Does this mean that all is forgiven for the Frank Lampard goal that wasn't given? Hardly.

It's just another reminder that we need instant-replay technology. Otherwise, we're asking too much of referees and then blasting them -- often unfairly -- when they get it wrong.

Take note, Flat Earth Society -- and FIFA too.

Publicly reprimanding your national soccer team for six hours is not cool, Kim Jong-il. Or is it?

Wee North Korean dictator, Kim Jong-il, wasn't amused by his country's clobbering at the World Cup. Apparently under the impression that the three-month training camp he subjected them to and the tactical advice he had bestowed on his coach would allow a team very short on talent to compete in South Africa, Kim Jong-il must have been thoroughly embarrassed.

So what does a good dictator do when he is embarrassed? He takes it out on others, of course.

Reports have started trickling in from a wide array of sources that almost the entire North Korea team -- save for two Japanese-born players -- had been called in to a public shaming shortly after returning home. For six hours, the players and the coach were allegedly excoriated for their mistakes and ideological imperfections by all manner of ministers, officials and other regime hangers-on. The players were then forced to criticize their coach, a big no-no in a society which places a premium on hierarchy and honor.

If these reports are true, we have to ask: Where's FIFA? The sport's governing body is quick to condemn and harshly punish political interference in the operations of one of its member soccer federations. France, for its decision to call coach Raymond Domenech before parliament to offer a much-needed explanation for the World Cup debacle, had played with fire. FIFA had let the country know as much. Nigeria, whose president announced after his country's ouster from the tournament that he would be withdrawing the team from competition for two years to rebuild, got an equally stern telling-off, not to mention the threat of a lengthy suspension.

But on North Korea? Crickets. We know Sepp Blatter & Co., aren't too busy delving into the intricacies of instant-replay technology. Yet they've been conspicuously silent. If there is any truth to what we're hearing -- and FIFA should make it its business to find out -- only the harshest of condemnations and punishments should do. But the sport's governing body is only good at playing the big dog when it knows its opponent will back down without a fight.

Is the spree of possible foreign takeovers of EPL clubs bad for the league?

Not necessarily, but it depends on how those foreign owners run the club.

On the day that former Syrian international and businessman Yahya Kirdi announced that he isn't terribly far from buying up Liverpool in an attempt to cut Chinese investor Kenny Huang off at the pass for the Reds, India's Ahsan Ali Syed targeted Blackburn for acquisition.

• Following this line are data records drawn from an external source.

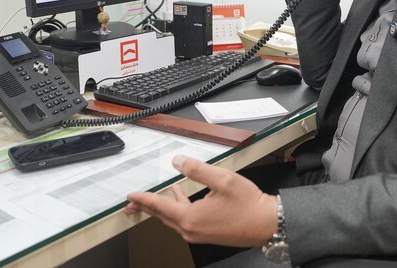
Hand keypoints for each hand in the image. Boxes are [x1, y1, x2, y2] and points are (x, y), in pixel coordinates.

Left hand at [125, 155, 276, 246]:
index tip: (130, 196)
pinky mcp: (205, 234)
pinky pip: (183, 222)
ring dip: (161, 209)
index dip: (143, 199)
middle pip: (161, 216)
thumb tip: (179, 162)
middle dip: (145, 207)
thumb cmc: (248, 205)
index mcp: (191, 217)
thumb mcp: (223, 180)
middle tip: (131, 203)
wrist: (266, 223)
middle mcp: (191, 229)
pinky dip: (176, 210)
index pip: (159, 205)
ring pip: (172, 220)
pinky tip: (181, 198)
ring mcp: (198, 234)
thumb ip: (198, 170)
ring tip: (152, 200)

All promise fortune and fame, honoring the big-spending tradition fostered by foreign investors at Chelsea and Manchester City. The approach contrasts to the more prudent, belt-tightening and ticket price-raising strategy of American owners, the Glazer family at Manchester United and Tom Hicks and George Gillett at Liverpool.

Indeed, in many ways the Glazer-model is preferable. An owner who has a vested interest in the club's bottom line won't treat it like a toy. In other words, he's less likely to get bored and eventually abandon and sell the club, which has grown accustomed to a life of riches and is left saddled with a payroll to match.

Finances in the EPL have spiraled out of control in the past decade. Bringing in a wealthy foreigner to buy championships doesn't solve the long-term issue of clubs that are in the red season after season.

Sugar daddies come and go. It's what happens when they decide to leave that should worry the Premier League.